The Role of Cross-Understanding for Diverse Groups
Kyle Lewis and Shannon Rariden, Department of Management
Organizational workgroups are often assembled with the goal of capitalizing on members’ diverse knowledge, beliefs, and perspectives. The benefits of diversity in workgroups often go unrealized, however, because members fail to surface, discuss, and use their uniquely held knowledge or because members’ biases favoring similar versus dissimilar members can restrict communication and undermine collaborative behaviors.
Cross-understanding is a new theoretical construct in the group cognition literature that may help explain the underlying mechanisms in diverse groups. Cross-understanding is the extent to which group members have an accurate understanding of one another’s mental models. Our project investigates the extent to which cross-understanding increases communication effectiveness, members’ learning about the task, and group coordination. Such improvements should result in better group processes and outcomes, even when members’ mental models are diverse.

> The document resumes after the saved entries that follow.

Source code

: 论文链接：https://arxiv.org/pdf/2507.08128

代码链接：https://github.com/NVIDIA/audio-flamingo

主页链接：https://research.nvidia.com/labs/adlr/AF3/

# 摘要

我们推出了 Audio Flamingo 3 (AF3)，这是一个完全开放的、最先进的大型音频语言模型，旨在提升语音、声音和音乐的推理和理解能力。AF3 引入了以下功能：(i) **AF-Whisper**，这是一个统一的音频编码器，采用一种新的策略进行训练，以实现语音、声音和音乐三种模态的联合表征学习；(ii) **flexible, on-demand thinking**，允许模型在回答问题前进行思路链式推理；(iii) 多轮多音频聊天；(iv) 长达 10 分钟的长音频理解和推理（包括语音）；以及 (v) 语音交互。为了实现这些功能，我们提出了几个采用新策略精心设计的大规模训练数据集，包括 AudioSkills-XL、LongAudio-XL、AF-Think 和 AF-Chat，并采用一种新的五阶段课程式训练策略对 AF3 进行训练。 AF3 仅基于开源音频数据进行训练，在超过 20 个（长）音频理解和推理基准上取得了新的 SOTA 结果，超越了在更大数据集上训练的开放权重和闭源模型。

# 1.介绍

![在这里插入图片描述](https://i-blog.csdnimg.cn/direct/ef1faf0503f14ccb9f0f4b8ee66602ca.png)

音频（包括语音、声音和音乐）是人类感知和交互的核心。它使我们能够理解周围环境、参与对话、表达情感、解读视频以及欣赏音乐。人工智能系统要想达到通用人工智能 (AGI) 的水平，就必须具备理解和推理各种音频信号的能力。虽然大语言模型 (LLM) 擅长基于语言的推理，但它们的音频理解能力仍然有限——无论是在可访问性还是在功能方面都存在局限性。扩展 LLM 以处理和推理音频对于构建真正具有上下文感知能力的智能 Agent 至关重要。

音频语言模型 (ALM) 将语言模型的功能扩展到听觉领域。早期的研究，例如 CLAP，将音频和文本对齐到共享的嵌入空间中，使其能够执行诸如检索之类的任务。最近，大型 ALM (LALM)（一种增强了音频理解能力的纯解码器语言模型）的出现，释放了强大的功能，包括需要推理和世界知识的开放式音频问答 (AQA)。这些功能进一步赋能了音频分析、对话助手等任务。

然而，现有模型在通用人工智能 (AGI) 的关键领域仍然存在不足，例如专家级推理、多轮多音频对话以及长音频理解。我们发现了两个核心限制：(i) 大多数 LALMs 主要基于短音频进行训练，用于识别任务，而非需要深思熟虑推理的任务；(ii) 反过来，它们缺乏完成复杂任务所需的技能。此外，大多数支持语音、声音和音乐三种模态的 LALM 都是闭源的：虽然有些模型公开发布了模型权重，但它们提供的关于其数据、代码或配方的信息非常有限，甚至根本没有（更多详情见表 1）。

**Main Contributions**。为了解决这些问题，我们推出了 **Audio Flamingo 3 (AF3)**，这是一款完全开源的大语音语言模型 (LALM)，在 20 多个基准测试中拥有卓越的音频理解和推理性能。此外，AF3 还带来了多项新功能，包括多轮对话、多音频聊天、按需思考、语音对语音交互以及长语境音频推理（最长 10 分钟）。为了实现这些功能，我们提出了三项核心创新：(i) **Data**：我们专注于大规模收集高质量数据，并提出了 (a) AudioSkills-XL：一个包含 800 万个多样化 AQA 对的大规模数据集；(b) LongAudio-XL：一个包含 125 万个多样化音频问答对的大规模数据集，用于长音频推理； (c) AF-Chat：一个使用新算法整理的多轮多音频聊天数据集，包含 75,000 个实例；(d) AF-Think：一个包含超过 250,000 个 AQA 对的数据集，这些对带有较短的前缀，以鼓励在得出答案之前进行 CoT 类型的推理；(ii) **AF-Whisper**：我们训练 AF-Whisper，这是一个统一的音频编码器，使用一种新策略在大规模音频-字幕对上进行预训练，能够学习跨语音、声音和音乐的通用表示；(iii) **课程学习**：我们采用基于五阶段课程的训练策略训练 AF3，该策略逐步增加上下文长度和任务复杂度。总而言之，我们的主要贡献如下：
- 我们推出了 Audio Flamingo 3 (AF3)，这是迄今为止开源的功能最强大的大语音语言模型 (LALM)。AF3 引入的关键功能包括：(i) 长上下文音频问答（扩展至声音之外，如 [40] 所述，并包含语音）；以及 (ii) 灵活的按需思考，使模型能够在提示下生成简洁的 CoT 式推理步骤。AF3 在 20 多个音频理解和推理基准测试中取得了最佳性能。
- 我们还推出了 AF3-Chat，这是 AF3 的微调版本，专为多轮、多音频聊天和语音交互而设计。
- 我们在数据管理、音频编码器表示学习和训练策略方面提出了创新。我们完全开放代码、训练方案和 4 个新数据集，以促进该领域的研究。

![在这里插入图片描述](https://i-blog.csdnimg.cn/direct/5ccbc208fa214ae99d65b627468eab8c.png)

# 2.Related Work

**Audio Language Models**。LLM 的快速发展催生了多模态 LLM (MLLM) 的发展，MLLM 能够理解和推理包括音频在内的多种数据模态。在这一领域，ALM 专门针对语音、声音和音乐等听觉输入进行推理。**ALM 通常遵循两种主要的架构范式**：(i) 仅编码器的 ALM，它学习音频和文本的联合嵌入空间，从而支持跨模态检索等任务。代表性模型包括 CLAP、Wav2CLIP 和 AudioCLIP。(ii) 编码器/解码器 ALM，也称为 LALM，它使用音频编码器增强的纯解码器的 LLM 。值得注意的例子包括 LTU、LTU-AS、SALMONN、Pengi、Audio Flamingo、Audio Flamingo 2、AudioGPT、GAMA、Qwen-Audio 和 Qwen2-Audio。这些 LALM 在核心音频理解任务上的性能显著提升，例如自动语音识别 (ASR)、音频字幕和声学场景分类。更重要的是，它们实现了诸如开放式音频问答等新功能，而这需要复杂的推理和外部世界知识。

To test whether cross-understanding can improve group processes and performance, we designed an experiment that was run in the McCombs Behavioral Lab using undergraduate students as study participants. Participants worked together in groups of three in virtual chat sessions. There were two different scenarios that we tested. In the first scenario, participants were given useful information about other group members, creating groups with high cross-understanding. In the other scenario, participants were not given information about their group members, resulting in groups with low cross-understanding. Group members then worked together to solve a complex, information-intensive problem. We expect to find that diverse groups whose members were given special information about each other will perform better than diverse groups whose members do not have any special information about each other. We expect that knowledge about other members will be helpful because members will communicate more effectively, learn more about the task, and coordinate their actions more smoothly. We plan to test hypotheses using data gathered from chat transcripts and survey data. A pilot experiment was completed during the summer session of 2011; we plan to collect additional data this Fall.
A presentation based on this research was given at the INGRoup Conference 2011, held in Minneapolis, Minnesota.